Dehors, ils sont encore une centaine vers les deux heures du matin à faire le pied de grue dans l’espoir de pouvoir entrer dans le bar. La rue fermée pour l’occasion sert de off Harry’s. Les drapeaux américains y sont plus nombreux et "finalement la bière est moins chère en face au Maneken Pis", remarque Max, un jeune New-Yorkais qui ne veut pas révéler son nom de famille.
AVEUX ET CONFESSIONS
Max, anti-Bush convaincu, a par contre une troublante confession à faire: "Cette année encore, je n’ai pas voté." Kareen, une amie californienne, est outrée. "Je sais, dit-il, je suis la raison pour laquelle Bush a été élu. Mais de toute façon, New York est acquis aux démocrates, mon vote n’est pas très important."
Rien à faire, Kareen est déçue. "C’est pourtant avec un meilleur taux de participation que d’habitude que Kerry peut espérer l’emporter." Et tandis que les chiffres tombent, il semble en effet que les Américains aient été plus nombreux que de coutume à se rendre aux urnes.
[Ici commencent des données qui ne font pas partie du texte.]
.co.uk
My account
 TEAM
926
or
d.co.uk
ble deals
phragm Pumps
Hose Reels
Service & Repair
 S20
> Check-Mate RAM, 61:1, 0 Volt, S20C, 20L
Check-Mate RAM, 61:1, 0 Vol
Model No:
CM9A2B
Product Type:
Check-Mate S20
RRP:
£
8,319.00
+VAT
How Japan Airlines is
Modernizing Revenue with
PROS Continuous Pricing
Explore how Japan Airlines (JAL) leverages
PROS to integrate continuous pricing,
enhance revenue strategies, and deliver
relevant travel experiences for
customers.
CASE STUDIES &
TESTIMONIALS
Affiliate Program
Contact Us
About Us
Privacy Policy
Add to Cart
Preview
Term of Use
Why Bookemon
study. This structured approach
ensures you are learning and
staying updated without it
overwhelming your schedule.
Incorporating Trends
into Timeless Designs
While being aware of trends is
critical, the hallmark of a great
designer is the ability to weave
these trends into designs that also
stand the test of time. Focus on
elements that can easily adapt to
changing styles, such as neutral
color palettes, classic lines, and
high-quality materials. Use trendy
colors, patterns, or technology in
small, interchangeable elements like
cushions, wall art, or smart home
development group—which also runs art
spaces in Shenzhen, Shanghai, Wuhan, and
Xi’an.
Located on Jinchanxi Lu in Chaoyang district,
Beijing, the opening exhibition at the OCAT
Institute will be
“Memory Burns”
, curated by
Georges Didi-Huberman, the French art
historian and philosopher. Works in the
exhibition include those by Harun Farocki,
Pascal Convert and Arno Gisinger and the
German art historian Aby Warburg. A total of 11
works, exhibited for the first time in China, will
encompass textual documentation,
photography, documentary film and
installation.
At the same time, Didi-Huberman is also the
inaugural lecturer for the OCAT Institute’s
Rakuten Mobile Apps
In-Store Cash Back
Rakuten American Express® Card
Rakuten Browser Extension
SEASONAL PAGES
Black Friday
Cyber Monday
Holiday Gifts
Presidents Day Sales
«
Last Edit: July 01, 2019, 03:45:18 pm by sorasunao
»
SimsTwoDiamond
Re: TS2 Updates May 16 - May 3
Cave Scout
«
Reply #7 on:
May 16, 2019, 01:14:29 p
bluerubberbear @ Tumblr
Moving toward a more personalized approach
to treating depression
Le Harry’s, pour sa part, n’a pas enregistré une telle hausse; faut-il y voir un signe avant-coureur d’une seconde erreur de prédiction?
Bush passe en tête, mais le Harry’s, désormais gagné à Kerry sous la pression des étudiants de plus en plus nombreux dans le bar, reste impassible. Chacun y va de ses pronostics pour l’Ohio, la Pennsylvanie et la Floride, trois États que les deux candidats ont désespérément cherché à rallier. Lauren Twist, étudiante en sciences politiques, a voté pour la première fois et peut pour la première fois aussi assister à une veillée électorale dans un bar. Pour elle, "la course est trop serrée pour que l’on puisse dire qui va gagner".
Pourtant, la bête noire du peuple français, le président Bush, semble couler doucement vers une réélection, même si, au petit matin, Kerry refuse de concéder la victoire. Paris n’y peut sans doute pas grand-chose, l’Amérique risque à nouveau de laisser sur le carreau avec un affreux sentiment de lendemain de veille.